The Sunset District single-family median home prices rose for the ninth year in a row in 2020 with median prices appreciating slightly by 0.7% and about the same number of sales as the last couple of years. The Sunset Home Sales Comparison Table shows the results in 2020 as compared with prior years.

 The data were gathered from the San Francisco Association of Realtors’ Multiple Listing Service and consist of single-family home sales in the Sunset, Parkside and Golden Gate Heights areas.

 In 2020, there were 376 sales versus 377 in 2019 and 379 in 2018. The median sales price increased 0.7% to $1,510,500 from 2019 to 2020 and 3.4% from 2018 to 2019. The amount of marketing time to sell a home was about 13-14 days for 2018, 2019, and 2020, all indicating a very good market. The buyer demand is still there through the pandemic to absorb the supply. 

 If you look at the chart on this page, it shows that sales slowed significantly in the second quarter when the coronavirus first appeared. Prices also took a dip due to the uncertainty. However, sales activity just got pushed back into the third and fourth quarters, and the median sales prices did pick up year over year in those quarters.

 During 2020, the major stock indexes are up: the DJIA is up about 6%, S&P 500  is up about 16% and NASDAQ is up 40% as of the writing of this column, rising steadily during the year after a major drop at the start of the pandemic in March. The consumer confidence index took a big dive and continued to stay down throughout the year, especially during the latest coronavirus surge. Our unemployment rate has risen to levels not seen since the Great Depression and stands currently at about 9% in California and 7% in San Francisco. The interest rate for a 30-year fixed-rate mortgage decreased from about 3.75% to 3% by the end of the year – very low rates by historical standards. The foreclosure of homes is still virtually non-existent; however, the forbearance rate for mortgages is high which will inevitably lead to foreclosures. 

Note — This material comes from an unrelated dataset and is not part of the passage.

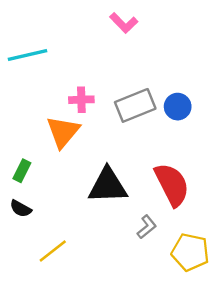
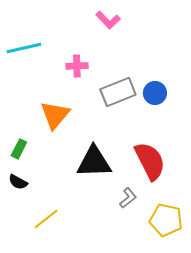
pink cross: (81, 100) -> (77, 66), moved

 Even with all this bad news, our real estate market has held up remarkably well, which points to the economic inequality we have in San Francisco. Our service and hospitality industries have been decimated with the shutdown orders. However, the tech and biotech industries are booming, along with other professions where people can work remotely. With our high prices, typically only these highly paid professionals can afford to purchase homes in San Francisco, and thus our market continued to move along unabated.

 The real estate market lags the general economy, meaning that it will follow the other markets up or down. The general sequence is that as the economy improves, more people have jobs and receive higher wages, and they feel more comfortable about getting into long-term commitments like mortgages and purchase homes, thus fueling the real estate market and starting our up-cycle. Our market bottomed in 2009, and with each cycle, there are two to three years when we get substantial double-digit appreciation. We have passed that point and are currently seeing the slowing of appreciation.

 Locally, the demand in San Francisco and the Sunset District will continue to be good, but price appreciation has slowed down from double digits to a more sustainable rate. There were some properties listed toward the end of the year that were withdrawn from the marketplace because they did not sell. The decrease in interest rates and the gains in the stock market increased affordability and helped with the market.

 My prediction for 2021 is that we will continue to have a decent real estate market, but not as strong as the last nine years. It will continue to be a seller’s market with shortage of good inventory and leveling in prices. 

 Therefore, if you are contemplating buying into the real estate market, be careful of overpaying. If you are planning on selling, keep in mind that there is short supply and you should get a good price. If you want to reposition your real estate portfolio, this is an excellent time to do so to take advantage of the still-low mortgage rates before they move up. 

Wishing you all a Happy New Year and all the best in 2021!